■ About this task ■
Beginning with the line that holds "wrist: (454, 523)" in the data below, give again every line through the one that holds "pinky tip: (152, 180)", exactly as written.

[Structured pose outputs]
= = =

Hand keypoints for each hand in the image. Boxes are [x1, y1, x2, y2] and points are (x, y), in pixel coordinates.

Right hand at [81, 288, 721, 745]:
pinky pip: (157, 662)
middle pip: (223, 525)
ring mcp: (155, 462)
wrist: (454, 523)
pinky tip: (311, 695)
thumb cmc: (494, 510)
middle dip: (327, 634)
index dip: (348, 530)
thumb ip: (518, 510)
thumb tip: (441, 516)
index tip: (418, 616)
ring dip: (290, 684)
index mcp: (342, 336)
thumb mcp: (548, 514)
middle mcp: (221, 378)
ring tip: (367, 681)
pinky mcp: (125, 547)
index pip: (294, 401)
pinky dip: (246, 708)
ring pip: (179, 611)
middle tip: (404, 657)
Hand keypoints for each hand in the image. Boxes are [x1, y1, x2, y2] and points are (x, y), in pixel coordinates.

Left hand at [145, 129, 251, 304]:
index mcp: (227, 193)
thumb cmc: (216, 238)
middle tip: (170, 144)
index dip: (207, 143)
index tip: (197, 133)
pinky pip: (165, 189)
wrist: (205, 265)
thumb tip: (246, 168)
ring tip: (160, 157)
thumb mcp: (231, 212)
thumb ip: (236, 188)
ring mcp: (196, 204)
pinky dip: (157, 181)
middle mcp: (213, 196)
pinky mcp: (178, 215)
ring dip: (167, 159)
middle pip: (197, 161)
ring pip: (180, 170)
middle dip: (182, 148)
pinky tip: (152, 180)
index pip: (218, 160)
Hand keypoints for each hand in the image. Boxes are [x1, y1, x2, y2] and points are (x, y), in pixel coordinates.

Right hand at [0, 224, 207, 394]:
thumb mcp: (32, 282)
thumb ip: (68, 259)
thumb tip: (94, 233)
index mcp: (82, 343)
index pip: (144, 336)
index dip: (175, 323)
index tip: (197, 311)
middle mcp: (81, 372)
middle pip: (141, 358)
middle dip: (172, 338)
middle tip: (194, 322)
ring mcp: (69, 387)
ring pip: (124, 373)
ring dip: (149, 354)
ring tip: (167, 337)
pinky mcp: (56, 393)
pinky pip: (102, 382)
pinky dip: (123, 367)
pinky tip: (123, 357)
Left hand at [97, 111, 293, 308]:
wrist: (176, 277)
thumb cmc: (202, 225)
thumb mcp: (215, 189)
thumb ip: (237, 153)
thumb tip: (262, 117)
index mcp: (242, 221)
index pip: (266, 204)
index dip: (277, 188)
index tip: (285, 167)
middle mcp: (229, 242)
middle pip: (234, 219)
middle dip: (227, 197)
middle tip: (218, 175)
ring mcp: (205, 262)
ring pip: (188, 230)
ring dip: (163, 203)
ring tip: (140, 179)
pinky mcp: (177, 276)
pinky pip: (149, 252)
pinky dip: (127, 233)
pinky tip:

= = =

■ Answer box ■
wrist: (454, 523)
pinky tip: (311, 695)
thumb cmc: (494, 510)
middle dip: (327, 634)
index dip: (348, 530)
thumb ip: (518, 510)
thumb tip: (441, 516)
index tip: (418, 616)
ring dip: (290, 684)
index mcp: (342, 336)
thumb mcp: (548, 514)
middle mcp: (221, 378)
ring tip: (367, 681)
pinky mcp: (125, 547)
index pip: (294, 401)
pinky dip: (246, 708)
ring pip: (179, 611)
middle tip: (404, 657)
Hand keypoints for each hand in the image. Boxes are [x1, y1, x2, y2] and points are (x, y), in pixel coordinates.

Left hand at [145, 129, 251, 304]:
index mcp: (227, 193)
thumb cmc: (216, 238)
middle tip: (170, 144)
index dip: (207, 143)
index tip: (197, 133)
pinky pip: (165, 189)
wrist: (205, 265)
thumb tip: (246, 168)
ring tip: (160, 157)
thumb mcp: (231, 212)
thumb ip: (236, 188)
ring mcp: (196, 204)
pinky dip: (157, 181)
middle mcp: (213, 196)
pinky mcp: (178, 215)
ring dip: (167, 159)
middle pip: (197, 161)
ring pip: (180, 170)
middle dip: (182, 148)
pinky tip: (152, 180)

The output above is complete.